Please identify each line in the listing below that contains the word "персональных" and copy those lines out in full.
Segment Start: INFORMATION SHOWN
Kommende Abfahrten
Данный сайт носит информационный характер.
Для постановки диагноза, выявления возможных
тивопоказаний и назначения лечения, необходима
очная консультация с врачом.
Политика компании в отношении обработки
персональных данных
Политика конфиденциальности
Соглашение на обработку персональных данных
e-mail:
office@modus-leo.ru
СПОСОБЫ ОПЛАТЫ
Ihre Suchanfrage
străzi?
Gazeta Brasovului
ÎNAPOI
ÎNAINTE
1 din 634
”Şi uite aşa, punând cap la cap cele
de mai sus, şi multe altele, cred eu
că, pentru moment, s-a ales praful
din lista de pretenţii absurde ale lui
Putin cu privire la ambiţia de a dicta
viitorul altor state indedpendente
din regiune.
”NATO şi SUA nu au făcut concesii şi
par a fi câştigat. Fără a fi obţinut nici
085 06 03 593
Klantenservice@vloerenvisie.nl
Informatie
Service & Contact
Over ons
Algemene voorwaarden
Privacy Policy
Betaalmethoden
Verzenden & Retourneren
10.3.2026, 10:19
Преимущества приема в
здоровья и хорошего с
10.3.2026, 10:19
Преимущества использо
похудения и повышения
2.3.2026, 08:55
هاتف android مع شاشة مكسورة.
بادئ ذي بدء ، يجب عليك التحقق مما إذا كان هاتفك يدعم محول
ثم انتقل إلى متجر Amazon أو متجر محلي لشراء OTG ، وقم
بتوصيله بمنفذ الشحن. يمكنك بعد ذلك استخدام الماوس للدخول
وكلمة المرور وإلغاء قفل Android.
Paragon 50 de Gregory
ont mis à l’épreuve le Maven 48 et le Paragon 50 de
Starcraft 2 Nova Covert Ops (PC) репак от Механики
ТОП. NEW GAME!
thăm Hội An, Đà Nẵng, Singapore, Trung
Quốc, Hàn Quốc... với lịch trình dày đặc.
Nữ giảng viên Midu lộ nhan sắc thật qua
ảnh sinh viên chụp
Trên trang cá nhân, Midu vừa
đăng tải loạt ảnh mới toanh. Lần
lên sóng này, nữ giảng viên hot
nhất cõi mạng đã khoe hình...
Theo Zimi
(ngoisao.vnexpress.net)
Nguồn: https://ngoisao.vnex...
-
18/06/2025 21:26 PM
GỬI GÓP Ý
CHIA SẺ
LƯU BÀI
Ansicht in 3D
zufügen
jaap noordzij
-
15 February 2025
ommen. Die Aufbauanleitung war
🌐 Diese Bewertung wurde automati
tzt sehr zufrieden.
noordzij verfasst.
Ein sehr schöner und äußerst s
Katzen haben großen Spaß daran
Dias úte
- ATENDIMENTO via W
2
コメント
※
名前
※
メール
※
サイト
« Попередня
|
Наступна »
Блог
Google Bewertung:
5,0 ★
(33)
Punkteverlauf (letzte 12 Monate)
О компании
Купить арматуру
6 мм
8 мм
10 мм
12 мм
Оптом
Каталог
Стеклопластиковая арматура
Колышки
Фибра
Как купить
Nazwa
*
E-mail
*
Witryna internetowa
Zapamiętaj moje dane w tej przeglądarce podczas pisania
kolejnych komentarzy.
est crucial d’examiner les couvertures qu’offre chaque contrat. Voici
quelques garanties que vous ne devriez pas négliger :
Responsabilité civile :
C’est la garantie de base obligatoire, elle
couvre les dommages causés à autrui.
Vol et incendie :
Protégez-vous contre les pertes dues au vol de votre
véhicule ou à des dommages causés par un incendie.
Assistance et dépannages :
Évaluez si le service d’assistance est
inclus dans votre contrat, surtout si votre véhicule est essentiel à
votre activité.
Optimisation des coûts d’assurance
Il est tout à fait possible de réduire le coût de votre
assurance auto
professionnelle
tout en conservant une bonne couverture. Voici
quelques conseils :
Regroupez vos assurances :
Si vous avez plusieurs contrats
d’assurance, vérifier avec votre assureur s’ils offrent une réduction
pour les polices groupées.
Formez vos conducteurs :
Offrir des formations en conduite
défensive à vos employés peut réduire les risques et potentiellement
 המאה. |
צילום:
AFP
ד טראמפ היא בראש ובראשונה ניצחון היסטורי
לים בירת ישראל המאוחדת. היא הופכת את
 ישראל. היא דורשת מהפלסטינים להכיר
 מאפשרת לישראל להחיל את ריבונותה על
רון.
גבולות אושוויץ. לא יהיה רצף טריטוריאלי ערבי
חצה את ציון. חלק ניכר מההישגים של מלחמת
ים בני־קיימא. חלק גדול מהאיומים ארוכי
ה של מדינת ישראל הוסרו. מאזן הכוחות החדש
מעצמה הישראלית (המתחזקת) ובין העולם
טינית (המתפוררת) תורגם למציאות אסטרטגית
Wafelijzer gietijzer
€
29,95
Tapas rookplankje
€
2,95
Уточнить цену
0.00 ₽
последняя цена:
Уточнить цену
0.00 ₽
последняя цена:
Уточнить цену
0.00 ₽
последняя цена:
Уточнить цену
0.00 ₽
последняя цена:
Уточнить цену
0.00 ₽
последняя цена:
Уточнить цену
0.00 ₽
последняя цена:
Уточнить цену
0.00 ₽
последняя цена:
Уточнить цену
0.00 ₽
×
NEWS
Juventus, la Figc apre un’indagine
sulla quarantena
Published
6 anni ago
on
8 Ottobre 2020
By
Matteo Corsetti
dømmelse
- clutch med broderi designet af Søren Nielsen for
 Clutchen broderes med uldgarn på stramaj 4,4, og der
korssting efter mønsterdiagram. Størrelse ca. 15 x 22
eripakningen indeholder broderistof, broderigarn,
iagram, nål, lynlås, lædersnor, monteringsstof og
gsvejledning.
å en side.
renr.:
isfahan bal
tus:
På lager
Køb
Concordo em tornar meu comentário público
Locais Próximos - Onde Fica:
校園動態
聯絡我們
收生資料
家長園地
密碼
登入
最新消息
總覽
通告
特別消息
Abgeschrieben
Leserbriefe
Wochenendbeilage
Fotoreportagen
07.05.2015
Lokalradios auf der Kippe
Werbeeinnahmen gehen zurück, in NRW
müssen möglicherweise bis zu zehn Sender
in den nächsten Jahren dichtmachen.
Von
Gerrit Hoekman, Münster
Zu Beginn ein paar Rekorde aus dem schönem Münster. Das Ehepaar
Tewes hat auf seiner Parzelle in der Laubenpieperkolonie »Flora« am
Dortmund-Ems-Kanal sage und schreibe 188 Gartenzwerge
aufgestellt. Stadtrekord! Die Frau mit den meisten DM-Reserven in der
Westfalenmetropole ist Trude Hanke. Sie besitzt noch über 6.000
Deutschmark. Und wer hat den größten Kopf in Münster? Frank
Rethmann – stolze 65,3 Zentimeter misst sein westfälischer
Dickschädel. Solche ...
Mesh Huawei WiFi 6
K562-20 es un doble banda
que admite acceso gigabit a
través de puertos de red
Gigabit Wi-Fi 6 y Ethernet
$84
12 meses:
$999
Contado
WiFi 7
Segment End: INFORMATION SHOWN
*WORKED SOLUTION*:
персональных данных
Соглашение на обработку персональных данных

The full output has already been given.